I think there is a deep burden and responsibility resting on us philosophers to do better.
Such a moral contradictory culture amongst philosophers is nothing new per se. Consider someone like Immanuel Kant, who was undoubtedly a categorical (pun intended) racist. Kant’s categorical imperative would be an ethical tool applied to Europeans except blacks/Negroes as he construed them as subhuman, hence denying them rationality — a key idea in the formulation of Kant’s categorical imperative. There are many examples to point to in relaying Kant’s position in relation to the Negroes. Kant even writes about how to lash and flagellate the Negro. This is just substantive proof that Kant was another such philosopher with tattered shoes. Without doubt, there were many moments when Kant, as an ‘ethicist’, fell short of being ethical, as there are clear moments of failure in being ethical in relation to some human beings qua blacks.
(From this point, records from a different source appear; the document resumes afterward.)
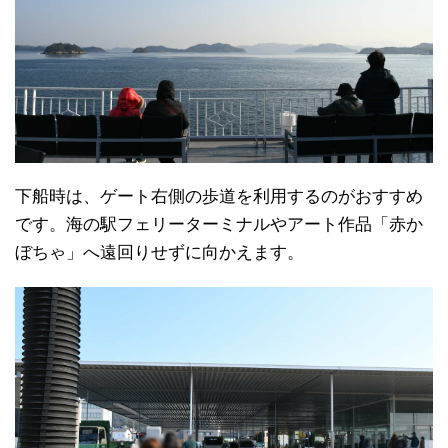
下船時は、ゲート右側の歩道を利用するのがおすすめ
です。海の駅フェリーターミナルやアート作品「赤か
ぼちゃ」へ遠回りせずに向かえます。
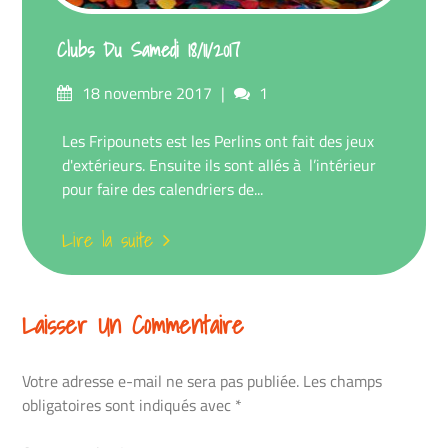
Clubs Du Samedi 18/11/2017
Posté
commentaires
18 novembre 2017
1
sur
Les Fripounets est les Perlins ont fait des jeux
d'extérieurs. Ensuite ils sont allés à l’intérieur
pour faire des calendriers de...
Lire la suite
Laisser Un Commentaire
Votre adresse e-mail ne sera pas publiée.
Les champs
obligatoires sont indiqués avec
*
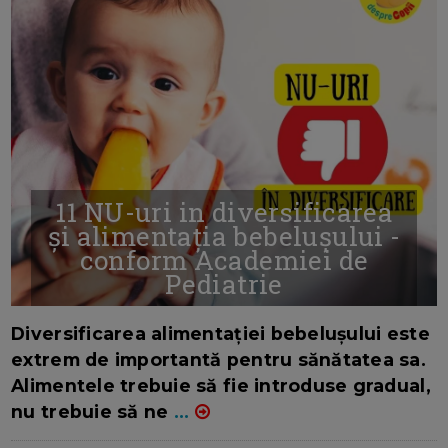
11 NU-uri in diversificarea
și alimentația bebelușului -
conform Academiei de
Pediatrie
16/7/2026
AUTOR: EDITOR DC.
Diversificarea alimentației bebelușului este
extrem de importantă pentru sănătatea sa.
Alimentele trebuie să fie introduse gradual,
nu trebuie să ne
...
The same goes for many prized Western philosophers such as Georg Wilhelm Friedrick Hegel, Voltaire, and David Hume, just to name a few. Hume, for example, writes a whole ‘Treatise on Human Nature’ while being the same person that excludes the black (person) from his conception of the human.
The Jamaican philosopher Charles W. Mills once said that ‘a lot of philosophy is just white guys jerking off’. This implies that one can work on (academic) philosophy yet not let philosophy work on them. The result of this is being a philosopher in stuffed-up shoes.
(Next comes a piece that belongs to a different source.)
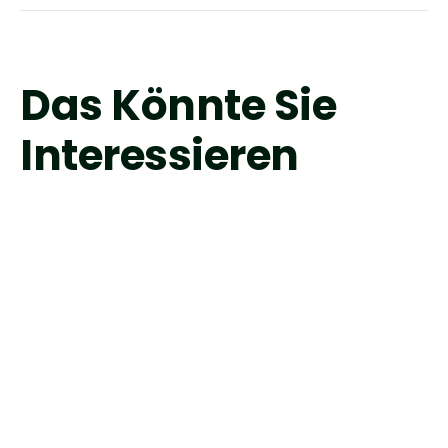
Das Könnte Sie
Interessieren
Similarly, in tattered shoes are black philosophers who aren’t doing much to edify the plight of those struggling to decolonize philosophy departments. These ‘black’ philosophers have somewhat of an enchantment with global reputation standards and publishing in ‘reputable’ journals. Their philosophical activity merely centres around research outputs and not rattling the status quo through decolonial gestures. Don’t get me wrong, these aspirations are good and noble. After all, this is what secures one’s bread and butter as a philosopher in academia.
However, I think much efforts need to be exerted on repositioning the place of African philosophy and other black-bodied philosophers in South Afrika. I imagine vanguards of African philosophy such as Mogobe Ramose and Mabogo Percy More’s, who valiantly decided to do African philosophy despite historico-institutional difficulties, did so at a high opportunity cost of often not being accepted into the ‘mainstream’. Today, they are heroes to us emerging black philosophers in the radical black tradition.
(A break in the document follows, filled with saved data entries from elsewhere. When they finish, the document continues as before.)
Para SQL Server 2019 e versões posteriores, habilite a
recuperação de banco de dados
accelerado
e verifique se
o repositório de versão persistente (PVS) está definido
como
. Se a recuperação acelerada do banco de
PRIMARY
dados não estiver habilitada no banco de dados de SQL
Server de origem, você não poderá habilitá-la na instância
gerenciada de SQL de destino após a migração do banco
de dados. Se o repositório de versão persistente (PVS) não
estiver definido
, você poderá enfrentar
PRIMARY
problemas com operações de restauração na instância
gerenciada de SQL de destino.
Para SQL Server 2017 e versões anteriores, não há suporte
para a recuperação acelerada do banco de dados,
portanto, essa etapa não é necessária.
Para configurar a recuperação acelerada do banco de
It is also unfortunate that there are black philosophers who doubt stalwarts such as of ntate Ramose. I remember one of black philosopher once sarcastically asked me: “But Ernest, who is Ramose?”. I imagine that the guy posed this sarcastic question with the intention of demeaning Ramose as a nobody in terms of ‘global standards’. Even though I may not have responded at the time, years later, I can now only say that Ramose is a decolonizing figure for many of us. Ramose is a black philosopher hero. He and many others have contributed towards leading us to the promised land of African philosophy fully realised.
I think that the words of Karl Marx (another racist scholar by the way), in his eleventh thesis to Ludwig Feuerbach, are highly relevant. Marx once said that “philosophers have hitherto interpreted the world in many ways but the point is to change it”. Here, Marx calls for the usage of scholarship in liberatory ways. I read Marx as making a call to philosophers to change both ourselves and the world.
This series of paragraphs is merely a call for philosophers (myself included) to be more autocritical as there are moments when we find ourselves in shitty philosophical shoes! As epistemic cobblers, we should pay closer attention to our possibly tattered-shoes — and ensure that before we hammer the rest of the world with disciplines such as ethics, that we, ourselves, have been reformed by own epistemic content.